WHAT TO WORK ON:
Once you find the line containing "287 212 71.38" in the data below, copy it and each following line exactly, up to and including the line containing "576 279 11.20", and nothing else.
------------
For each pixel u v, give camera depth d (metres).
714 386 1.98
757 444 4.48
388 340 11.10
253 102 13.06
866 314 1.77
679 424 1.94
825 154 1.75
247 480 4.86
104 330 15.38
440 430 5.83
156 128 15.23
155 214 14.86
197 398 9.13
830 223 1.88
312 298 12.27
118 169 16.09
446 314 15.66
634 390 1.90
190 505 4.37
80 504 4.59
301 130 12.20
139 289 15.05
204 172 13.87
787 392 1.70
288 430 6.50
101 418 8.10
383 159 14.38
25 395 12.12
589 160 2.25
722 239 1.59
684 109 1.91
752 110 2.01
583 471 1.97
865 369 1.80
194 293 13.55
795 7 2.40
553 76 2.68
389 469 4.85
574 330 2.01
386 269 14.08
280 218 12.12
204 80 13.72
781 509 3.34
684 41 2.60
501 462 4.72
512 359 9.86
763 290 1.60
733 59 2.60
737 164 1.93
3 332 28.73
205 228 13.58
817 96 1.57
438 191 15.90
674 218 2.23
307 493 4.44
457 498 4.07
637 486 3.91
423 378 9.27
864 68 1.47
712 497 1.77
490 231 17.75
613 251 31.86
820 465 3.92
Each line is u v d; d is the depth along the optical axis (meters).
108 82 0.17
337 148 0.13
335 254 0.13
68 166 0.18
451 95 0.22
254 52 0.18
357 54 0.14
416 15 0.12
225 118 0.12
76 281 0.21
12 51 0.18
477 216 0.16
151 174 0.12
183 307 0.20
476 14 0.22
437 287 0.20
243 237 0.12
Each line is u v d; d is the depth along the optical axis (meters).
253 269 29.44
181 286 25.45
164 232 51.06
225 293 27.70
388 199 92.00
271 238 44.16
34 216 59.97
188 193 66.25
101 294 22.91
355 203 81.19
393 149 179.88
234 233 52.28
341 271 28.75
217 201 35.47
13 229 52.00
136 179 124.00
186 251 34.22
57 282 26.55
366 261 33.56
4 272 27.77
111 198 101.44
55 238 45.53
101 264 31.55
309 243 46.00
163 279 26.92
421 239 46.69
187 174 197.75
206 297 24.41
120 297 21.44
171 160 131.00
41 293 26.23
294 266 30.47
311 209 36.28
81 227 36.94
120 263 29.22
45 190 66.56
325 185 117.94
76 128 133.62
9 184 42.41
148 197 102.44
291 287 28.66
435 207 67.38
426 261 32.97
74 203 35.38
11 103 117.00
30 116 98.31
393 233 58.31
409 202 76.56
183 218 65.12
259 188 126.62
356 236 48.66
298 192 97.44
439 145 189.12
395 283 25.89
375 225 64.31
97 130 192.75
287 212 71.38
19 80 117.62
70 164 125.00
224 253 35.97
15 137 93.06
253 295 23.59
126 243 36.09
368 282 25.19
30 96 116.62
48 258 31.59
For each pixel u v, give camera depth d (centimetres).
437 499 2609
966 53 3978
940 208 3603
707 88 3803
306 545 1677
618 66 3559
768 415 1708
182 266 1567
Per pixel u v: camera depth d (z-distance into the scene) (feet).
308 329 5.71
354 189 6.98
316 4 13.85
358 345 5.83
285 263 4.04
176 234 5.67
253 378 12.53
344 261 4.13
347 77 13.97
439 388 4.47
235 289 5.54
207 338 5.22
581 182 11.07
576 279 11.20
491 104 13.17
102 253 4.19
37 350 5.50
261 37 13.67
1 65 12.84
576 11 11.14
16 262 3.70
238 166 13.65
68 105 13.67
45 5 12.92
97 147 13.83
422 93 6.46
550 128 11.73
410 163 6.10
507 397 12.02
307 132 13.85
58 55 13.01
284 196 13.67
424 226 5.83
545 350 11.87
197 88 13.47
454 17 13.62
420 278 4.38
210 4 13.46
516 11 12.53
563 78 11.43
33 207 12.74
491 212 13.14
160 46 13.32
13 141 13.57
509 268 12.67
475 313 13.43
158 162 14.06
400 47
------------
OUTPUT:
287 212 71.38
19 80 117.62
70 164 125.00
224 253 35.97
15 137 93.06
253 295 23.59
126 243 36.09
368 282 25.19
30 96 116.62
48 258 31.59
For each pixel u v, give camera depth d (centimetres).
437 499 2609
966 53 3978
940 208 3603
707 88 3803
306 545 1677
618 66 3559
768 415 1708
182 266 1567
Per pixel u v: camera depth d (z-distance into the scene) (feet).
308 329 5.71
354 189 6.98
316 4 13.85
358 345 5.83
285 263 4.04
176 234 5.67
253 378 12.53
344 261 4.13
347 77 13.97
439 388 4.47
235 289 5.54
207 338 5.22
581 182 11.07
576 279 11.20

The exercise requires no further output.